Writing the Court's majority opinion, Chief Justice Barbara Pariente concluded that the Opportunity Scholarship program "diverts public dollars into separate private systems parallel to and in competition with the free public schools that are the sole means set out in the Constitution for the state to provide for the education of Florida's children" (italics added).
Pariente also objected to state funding for "schools that are not 'uniform' when compared with each other or the public system."
There are two flaws in the majority's logic. First, it boldly implies that public schools are the "sole means" by which the state may educate its students. Nowhere is that specified in the state constitution, which provides for a public school system but in no way excludes other school types (even if they are in competition with the established public system).

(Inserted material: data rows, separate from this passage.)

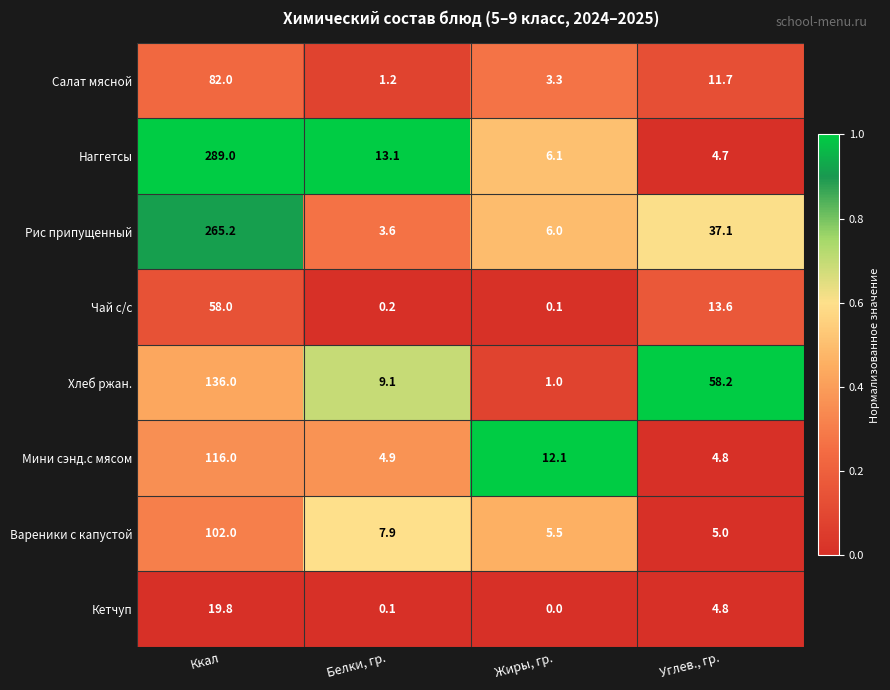

List the series in order of their peak value, lowest first.

Кетчуп, Чай с/с, Салат мясной, Вареники с капустой, Мини сэнд.с мясом, Хлеб ржан., Рис припущенный, Наггетсы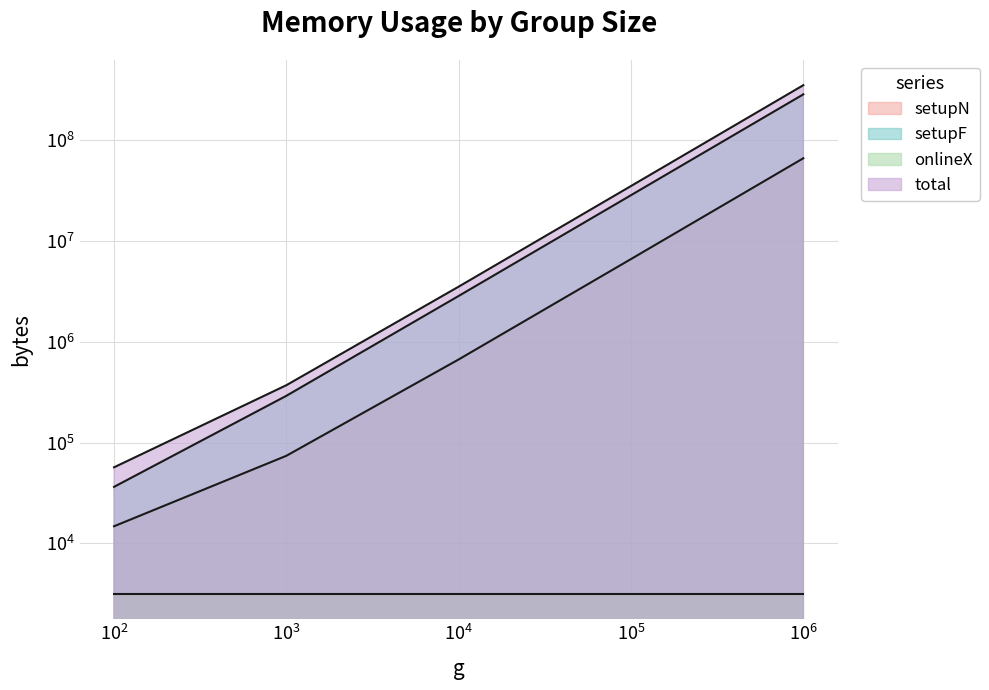

Reading left to right, list all the values displayed in this chart.

setupN: 14784	73920	667392	6606336	66006336
setupF: 36352	290816	2844544	28400000	284000000
total: 56827	370427	3517636	35012027	350012027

Second, and perhaps more worrisome, is the majority's interpretation of the word "uniform." If uniform education means - as the Court seems to believe - identical education, or education subject to identical regulations, then it is not only Opportunity Scholarships that run afoul of the state constitution. Charter schools, other voucher programs, Bright Futures Scholarships (a higher education program), and even district-operated magnet schools do not meet that standard. What about gifted and talented programs? Special education?

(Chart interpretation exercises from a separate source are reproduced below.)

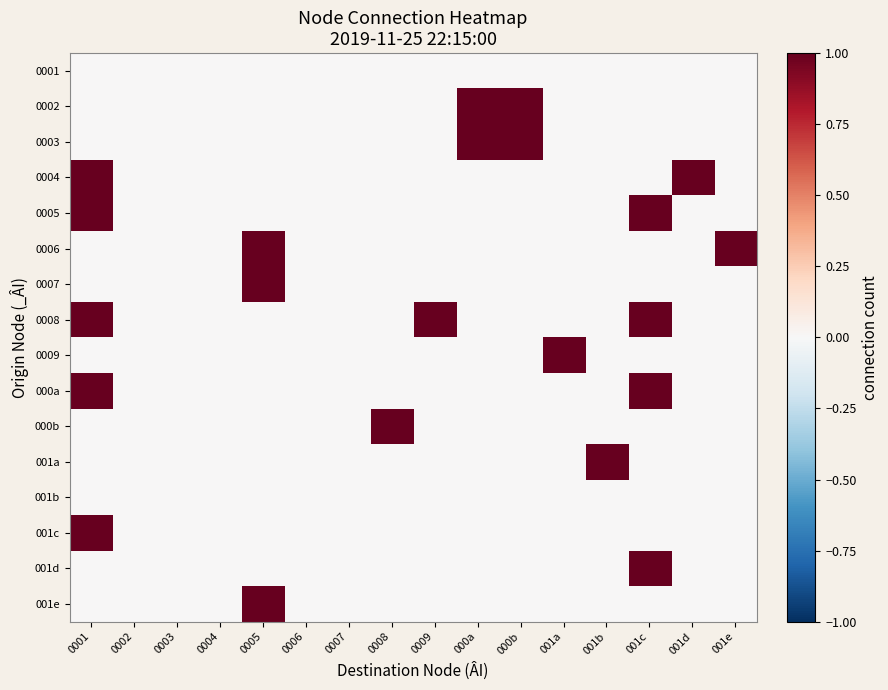

Which has a higher value, 0002 or 001e?

0002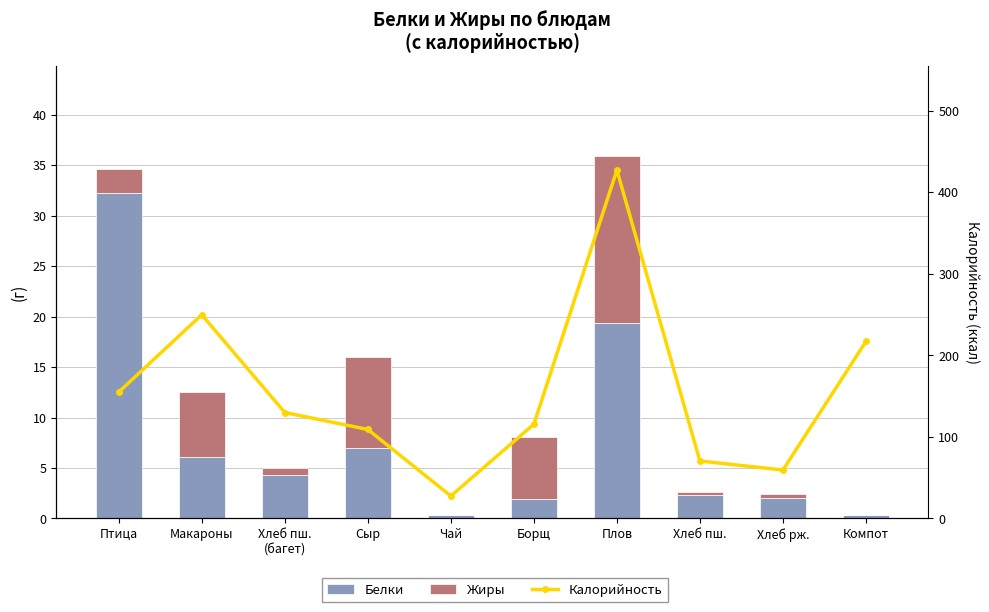

Is it true that Белки equals 32.3 at Птица?

True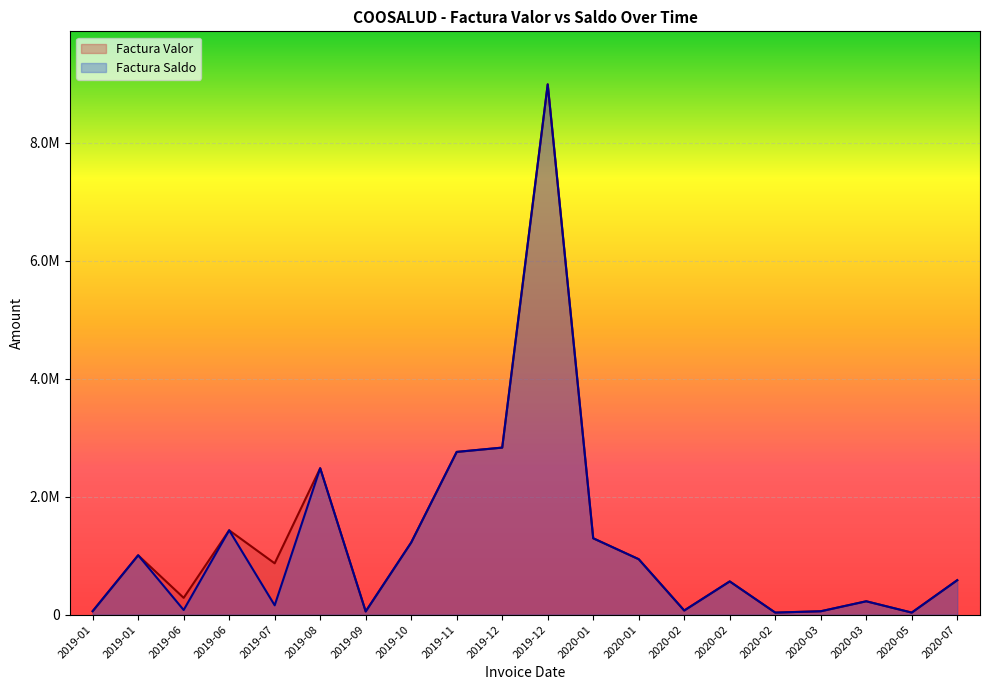

How many values in the Factura Saldo series are below 584583?

10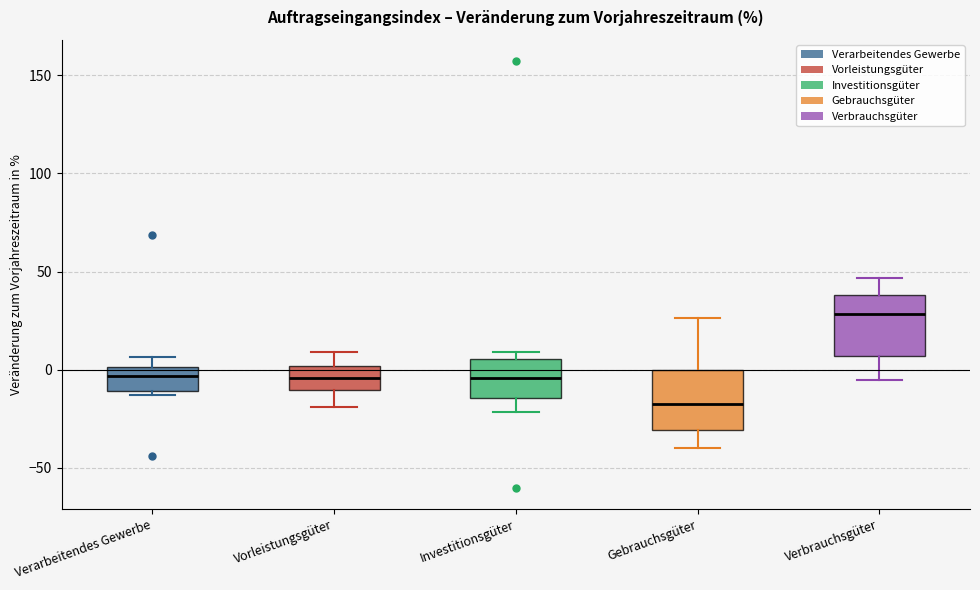

Which box has the lowest median line?

Gebrauchsgüter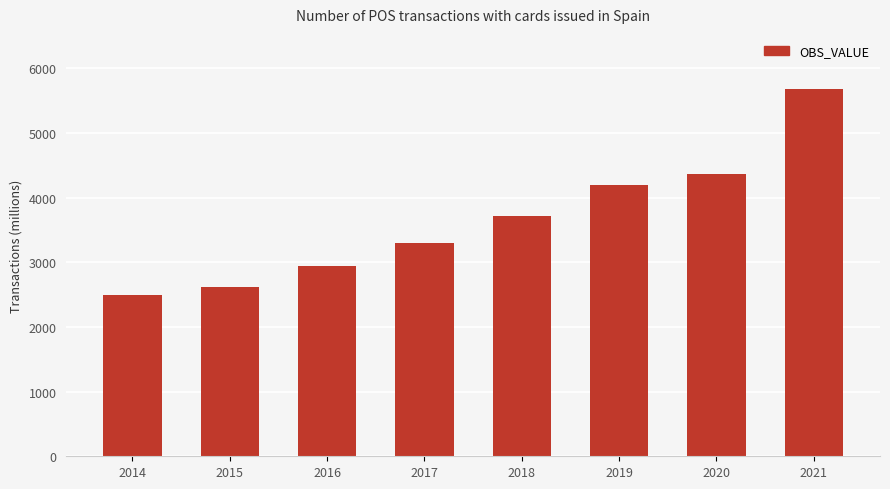

Which has a higher value, 2019 or 2020?

2020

Charter schools serve some 80,000 Florida students. "Uniform" (in the Court's interpretation of the word) they certainly are not. In fact, non-uniformity is precisely their point.
Also vulnerable are the more than 16,000 Florida students who receive McKay Scholarships, vouchers given to disabled youngsters that they then use to enroll in private schools. A 2003 evaluation of McKay Scholarships revealed that 92.7 percent of McKay participants were satisfied with their private school education, while only 32.7 percent of them registered similar feelings about their previous public schools. The same study found only 30.2 percent of McKay students said they received from their old public schools all the federally mandated services they were entitled to.
Although the Court took pains to distance its Opportunity Scholarship decision from other Florida voucher programs (especially those that serve special needs students), it's highly unlikely that its ruling won't be applied to other voucher cases. The St. Petersburg Times reported that regardless of "the potential for negative headlines, the ACLU is considering a legal challenge to McKay vouchers."
And what of Florida's Bright Futures Scholarships? Through this laudable program, motivated Florida students receive a discount on in-state, public university tuition - or can opt to take a "voucher" for the equivalent amount of money to a private institution. Does that not divert "public dollars into separate private systems" that are, most assuredly, non-uniform and in competition with the state schools (public schools that are supposedly the only means to educate Florida's students)?
Nor does the Court's decision affect only Florida. Public Impact tells Gadfly that fourteen other state constitutions have similar "uniformity" clauses. Some of these jurisdictions have few school choice programs; others, such as Arizona, have many. (Wisconsin's Supreme Court has already addressed the issue and wisely ruled that Milwaukee's voucher program does not violate the state uniformity clause.)
Reports from Florida suggest that the legislature is forming a short-term strategy to switch funding for the state's voucher programs from public money to private dollars in the form of tax credits (see here). Come November, it's likely that Florida voters will have an opportunity to amend the Sunshine State's constitution to allow tax dollars to go to private schools. The Florida Constitution is frequently amended, and we hope, for the good of Florida's students and for the future of school choice across the nation that these efforts succeed. And we hope that state courts across the land don't take a "uniform" approach to this critical issue. Multiple wrongs don't make a right.